== What this task involves ==
Beginning at the line containing "middle pip: (1085, 617)", output every line to the end of the data below exactly as it appears.

== Data supplied ==

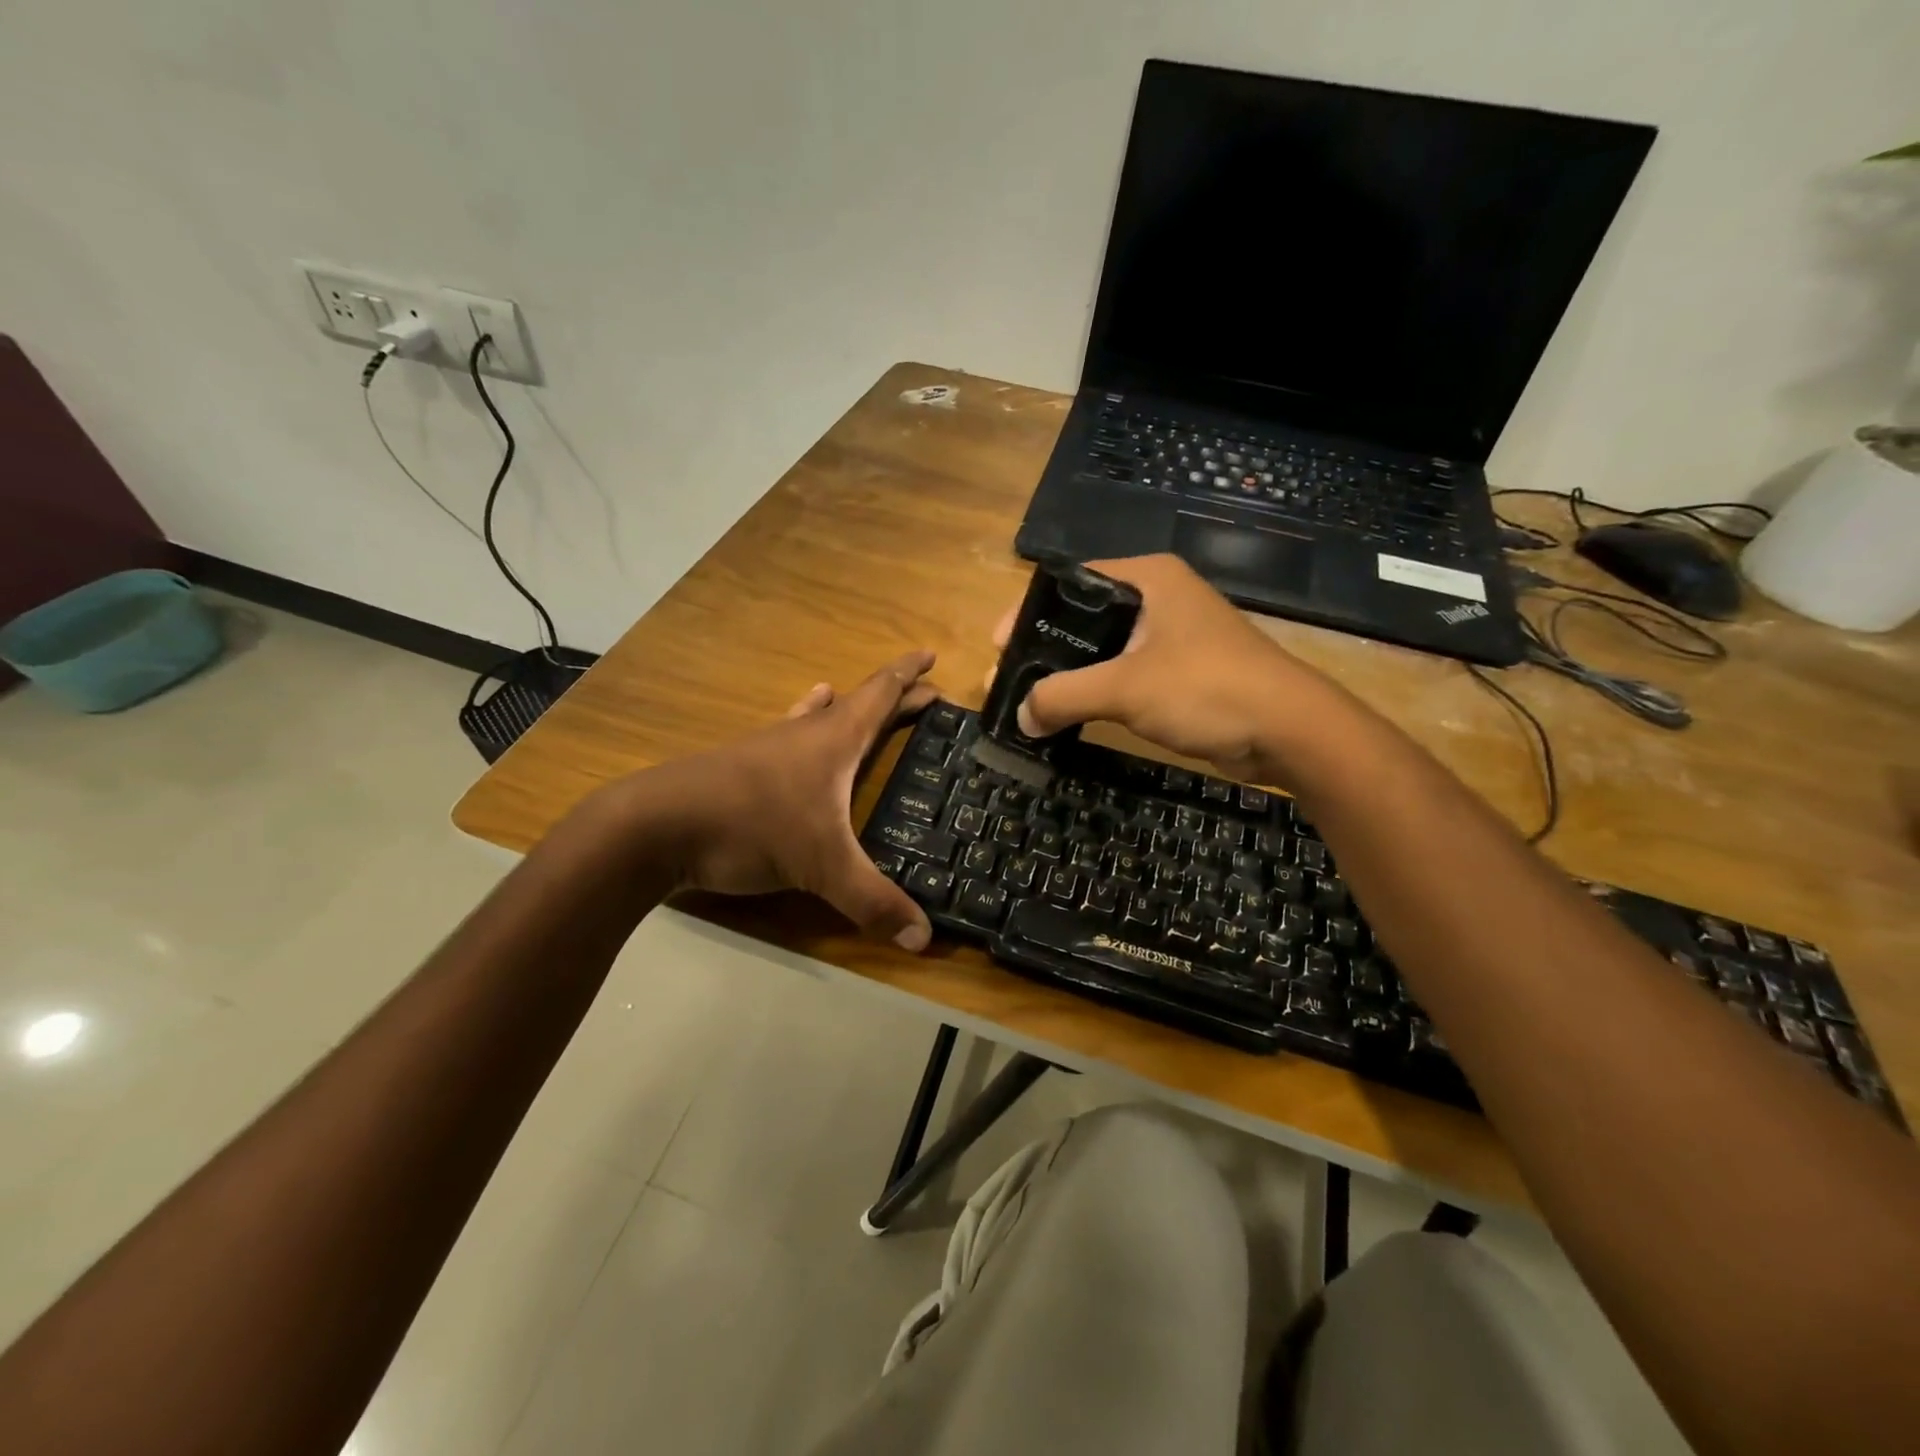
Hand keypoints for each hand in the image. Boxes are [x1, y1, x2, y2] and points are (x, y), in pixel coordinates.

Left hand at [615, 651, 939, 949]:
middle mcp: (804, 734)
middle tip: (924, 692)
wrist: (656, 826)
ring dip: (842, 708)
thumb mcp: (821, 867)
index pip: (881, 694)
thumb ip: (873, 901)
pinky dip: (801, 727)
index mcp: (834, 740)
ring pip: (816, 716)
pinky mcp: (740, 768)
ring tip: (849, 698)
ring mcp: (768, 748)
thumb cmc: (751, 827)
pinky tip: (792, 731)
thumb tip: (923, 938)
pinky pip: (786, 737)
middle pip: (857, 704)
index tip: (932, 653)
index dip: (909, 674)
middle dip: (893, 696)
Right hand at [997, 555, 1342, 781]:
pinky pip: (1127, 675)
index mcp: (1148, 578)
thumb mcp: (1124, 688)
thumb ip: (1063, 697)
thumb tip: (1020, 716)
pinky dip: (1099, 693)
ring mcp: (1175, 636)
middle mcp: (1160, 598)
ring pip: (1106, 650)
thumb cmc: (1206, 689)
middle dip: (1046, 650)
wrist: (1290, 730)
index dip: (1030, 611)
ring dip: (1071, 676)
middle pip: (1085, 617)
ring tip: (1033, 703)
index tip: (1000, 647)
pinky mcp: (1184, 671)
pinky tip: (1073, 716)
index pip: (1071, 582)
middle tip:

== Response ==
middle pip: (1085, 617)
ring tip: (1033, 703)
index tip: (1000, 647)
pinky mcp: (1184, 671)
pinky tip: (1073, 716)
index pip: (1071, 582)
middle tip:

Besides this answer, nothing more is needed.